• Seçilen Bölüm
....................
Reichart’ın konuşmasındaki en çarpıcı bölüm, bütün maçların ücretsiz şekilde kendi çıkaracakları uygulama üzerinden yayınlanacağını söylemesiydi. Özellikle futboldan uzaklaşan toplumu futbola çekmek için güzel bir hamle. Ancak hem bedava yayın deyip hem de büyük gelirler vaat etmek biraz zor. Aslında bedava yayın çok ciddi bir reklam durumunu da beraberinde getirecek ki ESL’nin kulüplere vaat ettiği gelirlerin büyük bir bölümünü de bu sponsorluk ve reklam anlaşmaları oluşturuyor. Yani kısacası bedava yayın demek seyircinin göreceği daha fazla reklam demek.


Bernd Reichart

Temelde amaç izlenme seviyeleri düşen bu sporu tekrardan izlenebilir hale getirmek ve aynı zamanda da kulüplerin gelirlerini yukarı çıkarmak. Konuşulan rakamlar Şampiyonlar Ligi’nden alınan gelirlerin 10 katından fazla. Zaten ESL de en başından beri kulüpleri bu şekilde yanına çekmeye çalışıyor ancak kulüpler taraftarın direnişine henüz karşı koyabilmiş değil.

 

Avrupa Süper Ligi Sistemi

Açıklanan formata göre kadınlarda 32 erkeklerde 64 takım yarışacak. Erkeklerde 64 kulüp; yıldız, altın ve mavi olmak üzere sırasıyla üç ayrı lige ayrılacak. Kadınlarda en alt seviye olan mavi lig yer almayacak. Yıldız ve altın liglerinde sekizer takımdan oluşan iki gruba ayrılmış 16 takım bulunurken, mavi ligde sekizer takımdan oluşan dört gruba ayrılmış 32 kulüp yer alacak. Her takım kendi grubundaki diğer takımlarla, içerde ve dışarda olmak üzere toplam 14 maç yapacak. Eylül-Nisan ayları arasında oynanacak bu maçlar, Şampiyonlar Ligi’nde olduğu gibi hafta içleri oynanacak. Yıldız ve altın liglerindeki her iki grubun ilk dörtleri, mavi ligin ise her dört grubun en iyi ikileri, çeyrek finalden başlamak üzere iki ayaklı maçlar yapacak ve finalde kazanan şampiyon olacak.
....................
• Sağlanan Veriler
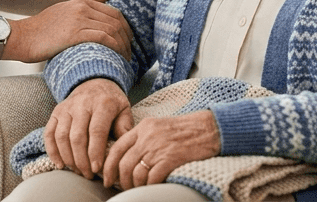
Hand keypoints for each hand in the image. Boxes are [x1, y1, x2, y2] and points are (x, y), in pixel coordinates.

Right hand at [8, 0, 131, 61]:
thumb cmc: (42, 28)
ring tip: (124, 60)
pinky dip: (114, 49)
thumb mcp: (65, 9)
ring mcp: (79, 19)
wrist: (22, 37)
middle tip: (129, 54)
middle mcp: (82, 7)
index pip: (114, 12)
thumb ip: (87, 2)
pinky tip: (116, 59)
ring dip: (123, 47)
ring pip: (112, 29)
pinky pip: (104, 38)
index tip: (127, 42)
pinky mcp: (74, 33)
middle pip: (117, 21)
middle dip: (127, 39)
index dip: (125, 29)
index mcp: (81, 2)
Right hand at [44, 78, 132, 178]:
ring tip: (77, 171)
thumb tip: (123, 151)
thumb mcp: (124, 110)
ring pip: (62, 136)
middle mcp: (82, 104)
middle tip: (88, 175)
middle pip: (77, 136)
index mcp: (103, 104)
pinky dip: (52, 151)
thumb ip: (124, 129)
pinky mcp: (56, 112)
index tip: (97, 168)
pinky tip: (60, 164)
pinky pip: (49, 133)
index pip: (96, 131)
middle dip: (81, 160)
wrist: (94, 82)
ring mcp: (66, 108)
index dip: (95, 152)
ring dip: (68, 158)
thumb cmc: (111, 101)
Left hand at [102, 110, 220, 190]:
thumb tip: (128, 159)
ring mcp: (158, 148)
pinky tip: (152, 188)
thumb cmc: (186, 131)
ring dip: (135, 186)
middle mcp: (147, 137)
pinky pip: (152, 178)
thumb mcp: (159, 127)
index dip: (108, 165)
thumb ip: (143, 138)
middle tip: (123, 188)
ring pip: (136, 173)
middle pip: (123, 163)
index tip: (107, 177)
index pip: (117, 148)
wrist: (210, 128)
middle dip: (121, 180)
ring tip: (139, 190)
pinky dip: (150, 186)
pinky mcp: (170, 159)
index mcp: (143, 128)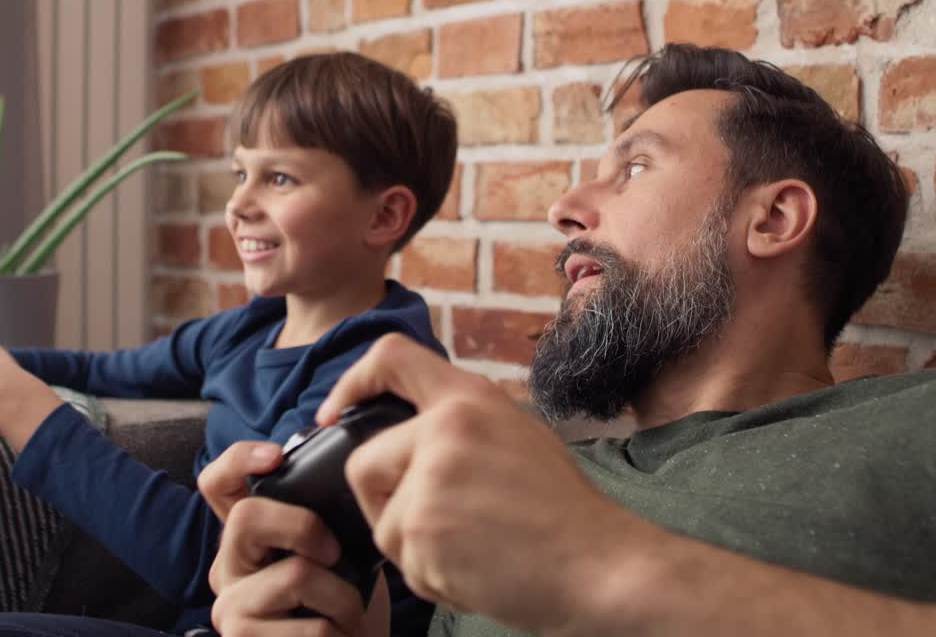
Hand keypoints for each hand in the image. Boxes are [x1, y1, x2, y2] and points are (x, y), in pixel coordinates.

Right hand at [200, 442, 388, 636]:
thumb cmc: (346, 604)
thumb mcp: (339, 550)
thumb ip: (326, 511)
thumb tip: (333, 438)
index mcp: (248, 538)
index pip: (217, 484)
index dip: (237, 460)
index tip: (274, 456)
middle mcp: (229, 569)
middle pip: (248, 517)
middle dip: (306, 527)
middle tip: (336, 555)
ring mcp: (232, 609)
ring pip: (295, 574)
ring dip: (343, 596)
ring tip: (348, 613)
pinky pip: (312, 626)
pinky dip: (342, 630)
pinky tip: (339, 636)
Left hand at [324, 334, 647, 635]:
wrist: (600, 565)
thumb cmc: (564, 512)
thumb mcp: (516, 436)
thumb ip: (460, 428)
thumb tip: (408, 436)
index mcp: (470, 398)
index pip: (390, 357)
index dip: (352, 382)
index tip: (334, 413)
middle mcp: (444, 428)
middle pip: (364, 462)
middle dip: (386, 503)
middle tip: (437, 527)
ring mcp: (430, 478)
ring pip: (382, 521)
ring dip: (415, 548)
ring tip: (475, 550)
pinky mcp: (422, 529)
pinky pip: (401, 562)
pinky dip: (432, 577)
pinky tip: (479, 571)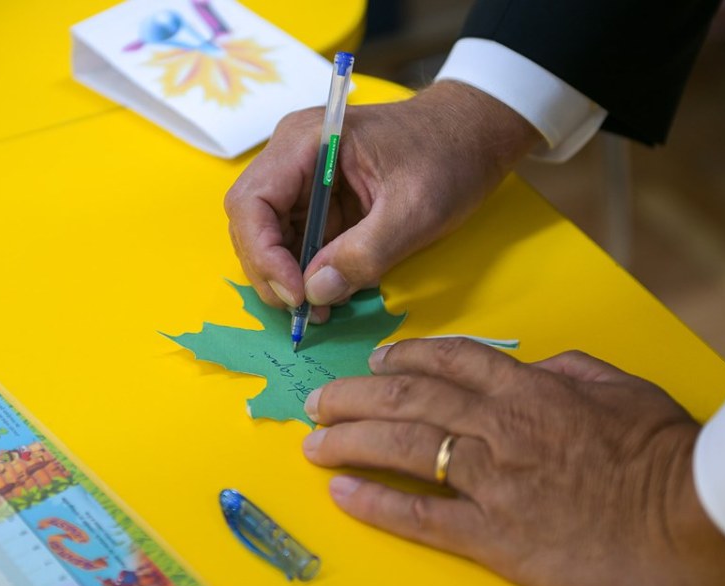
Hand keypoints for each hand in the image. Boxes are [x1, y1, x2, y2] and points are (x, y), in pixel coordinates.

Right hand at [224, 82, 540, 321]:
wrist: (473, 135)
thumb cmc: (449, 157)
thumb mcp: (415, 211)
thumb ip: (365, 253)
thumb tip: (315, 293)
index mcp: (308, 141)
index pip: (252, 201)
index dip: (263, 253)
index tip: (297, 293)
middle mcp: (293, 155)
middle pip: (252, 221)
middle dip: (271, 271)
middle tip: (304, 311)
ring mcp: (303, 177)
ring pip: (269, 235)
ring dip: (287, 277)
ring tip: (317, 310)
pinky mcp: (319, 199)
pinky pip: (296, 240)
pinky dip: (306, 271)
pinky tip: (328, 293)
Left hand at [301, 338, 724, 585]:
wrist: (689, 521)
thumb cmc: (662, 454)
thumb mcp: (619, 388)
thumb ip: (568, 369)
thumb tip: (533, 364)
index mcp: (529, 389)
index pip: (451, 359)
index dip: (405, 356)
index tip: (377, 359)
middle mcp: (499, 426)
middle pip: (410, 398)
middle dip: (357, 394)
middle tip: (321, 399)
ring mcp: (493, 479)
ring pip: (404, 446)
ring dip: (351, 439)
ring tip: (314, 439)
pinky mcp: (495, 533)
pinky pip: (423, 515)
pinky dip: (377, 502)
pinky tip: (343, 492)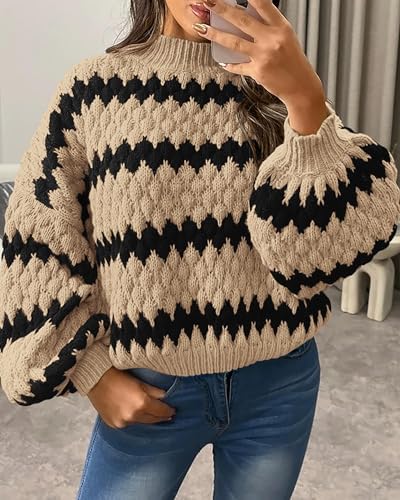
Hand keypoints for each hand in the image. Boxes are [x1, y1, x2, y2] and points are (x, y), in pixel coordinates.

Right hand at [87, 367, 175, 428]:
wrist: (95, 379)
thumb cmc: (118, 375)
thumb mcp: (139, 381)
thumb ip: (154, 391)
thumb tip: (165, 396)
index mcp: (142, 403)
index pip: (161, 411)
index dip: (168, 411)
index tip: (173, 410)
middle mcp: (133, 416)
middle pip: (152, 420)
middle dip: (160, 417)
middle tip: (168, 415)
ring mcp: (122, 422)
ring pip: (140, 423)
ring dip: (147, 418)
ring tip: (153, 414)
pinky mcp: (114, 425)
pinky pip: (128, 424)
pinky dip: (133, 419)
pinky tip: (136, 414)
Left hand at [194, 0, 325, 108]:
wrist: (301, 87)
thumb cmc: (293, 61)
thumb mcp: (286, 37)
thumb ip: (268, 26)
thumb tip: (247, 15)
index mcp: (281, 27)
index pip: (262, 3)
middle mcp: (272, 39)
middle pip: (241, 20)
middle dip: (221, 9)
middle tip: (207, 0)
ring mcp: (264, 56)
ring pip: (233, 42)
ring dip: (214, 34)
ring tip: (200, 28)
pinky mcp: (258, 72)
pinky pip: (238, 66)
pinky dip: (229, 64)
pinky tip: (222, 62)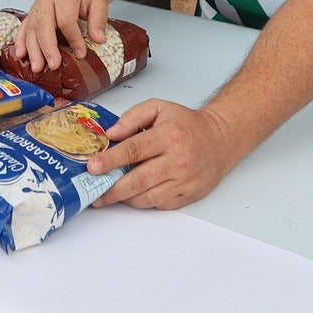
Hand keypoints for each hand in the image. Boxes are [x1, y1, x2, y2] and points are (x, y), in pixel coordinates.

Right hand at [14, 0, 108, 70]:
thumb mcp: (99, 1)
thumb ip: (98, 20)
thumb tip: (98, 40)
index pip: (66, 20)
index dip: (73, 38)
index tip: (81, 53)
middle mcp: (46, 0)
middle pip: (44, 25)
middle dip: (48, 47)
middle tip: (53, 65)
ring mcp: (36, 7)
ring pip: (31, 29)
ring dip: (33, 50)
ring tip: (37, 68)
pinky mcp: (31, 14)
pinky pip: (23, 28)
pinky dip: (20, 42)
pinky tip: (20, 55)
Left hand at [87, 100, 245, 209]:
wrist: (219, 139)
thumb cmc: (186, 124)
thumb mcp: (159, 107)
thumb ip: (132, 117)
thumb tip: (111, 134)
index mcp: (169, 136)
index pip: (134, 150)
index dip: (110, 160)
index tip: (92, 167)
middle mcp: (178, 160)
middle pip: (138, 180)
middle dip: (112, 188)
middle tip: (94, 193)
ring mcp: (185, 180)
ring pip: (148, 197)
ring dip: (125, 199)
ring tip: (108, 196)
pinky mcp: (189, 195)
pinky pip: (160, 204)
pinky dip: (142, 202)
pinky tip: (131, 196)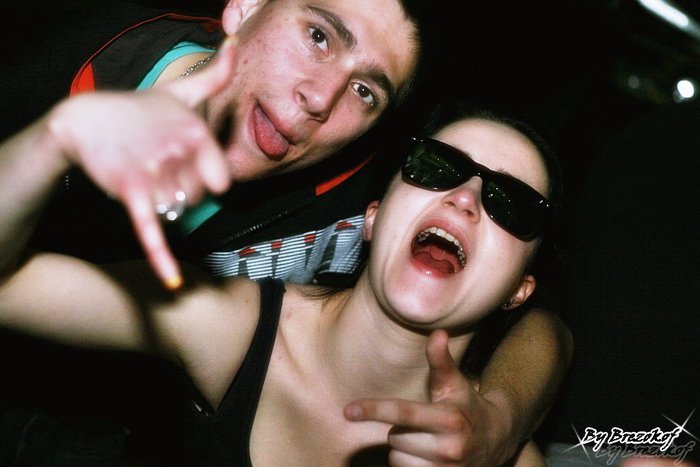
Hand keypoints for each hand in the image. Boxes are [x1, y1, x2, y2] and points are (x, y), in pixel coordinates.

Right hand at [46, 36, 237, 288]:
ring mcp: (155, 173)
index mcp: (197, 133)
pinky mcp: (130, 192)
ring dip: (165, 205)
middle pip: (199, 202)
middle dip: (184, 193)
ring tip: (146, 179)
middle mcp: (179, 154)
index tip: (191, 168)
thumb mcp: (180, 90)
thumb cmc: (141, 109)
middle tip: (161, 171)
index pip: (223, 183)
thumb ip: (214, 75)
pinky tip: (171, 283)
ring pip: (177, 214)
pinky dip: (160, 258)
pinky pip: (151, 230)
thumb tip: (236, 45)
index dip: (207, 181)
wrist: (85, 120)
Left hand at [345, 330, 514, 465]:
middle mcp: (448, 449)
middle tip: (423, 424)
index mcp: (449, 419)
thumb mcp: (455, 383)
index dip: (374, 410)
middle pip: (394, 437)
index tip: (347, 410)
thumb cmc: (467, 406)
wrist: (496, 441)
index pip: (404, 413)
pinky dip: (408, 465)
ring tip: (426, 442)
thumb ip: (441, 361)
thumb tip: (437, 333)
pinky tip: (425, 458)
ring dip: (404, 451)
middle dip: (401, 429)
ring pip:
....................
• Çalışılacak Problemler
a) Avrupa Süper Ligi metnine göre aşağıdakileri yanıtlayın:
(i) Reichart'a göre bütün maçlar nasıl yayınlanacak?
(ii) Konuşulan rakamlar, Şampiyonlar Ligi'nden alınan gelirlerin kaç katından fazla?
(iii) Açıklanan formata göre erkeklerde kaç takım yarışacak?
b) Avrupa Süper Ligi metninde erkeklerdeki 64 kulübün ayrılacağı liglerin adlarını sıralayın.
c) Avrupa Süper Ligi metninin ardından gelecek kısmı yazarak metni tamamlayın.
Öğeler, Avrupa Süper Ligi metniyle ilişkili değildir.

• Görevlere Göre Yanıtlar
a)
(i) Ücretsiz olarak, kendi çıkaracakları uygulama üzerinden yayınlanacak.
(ii) 10 katından fazla.
(iii) 64 takım.

b) Yıldız, altın, mavi

c)
Avrupa Süper Ligi Sistemi

Bunun dışında Reichart’ın sürekli vurguladığı denge ve fırsat eşitliği ilkesine göre her ligin finalistleri bir üst lige çıkarken, yıldız ve mavi ligin en kötü 4 takımı bir alt lige düşecek. Mavi ligteki 32 kulübün 20’si ise her sene takımların kendi liglerindeki performanslarına göre değişim gösterecek.

 

Kısaca sistem bu şekilde. 2 yıl öncesine göre çok daha kapsamlı bir çalışma yürüten ESL yönetimi bu kez çok daha fazla insanın dikkatini çekmiş gibi. Ancak bu sistemde yine de birkaç tane eleştiriye açık nokta var gibi.


Avrupa Süper Ligi Sistemi

Örneğin sisteme göre Real Madrid, PSG, Barcelona ve Bayern seviyesindeki takımlar asla alt lige düşmeden sonsuza kadar yıldız liginde mücadele etmesi muhtemel kulüpler. Yani kulüplerin çoğu kendi liglerinde oynayacaklar. Alta düşen bütçesi ile takımları ezecek, üste çıkan ise ezilecek Veya mavi ligde her yıl değişecek 20 takım tam olarak hangi standartlara göre alınacak, diğer ligler ile mali dengesi nasıl sağlanacak? Gibi sorular da hala cevapsız.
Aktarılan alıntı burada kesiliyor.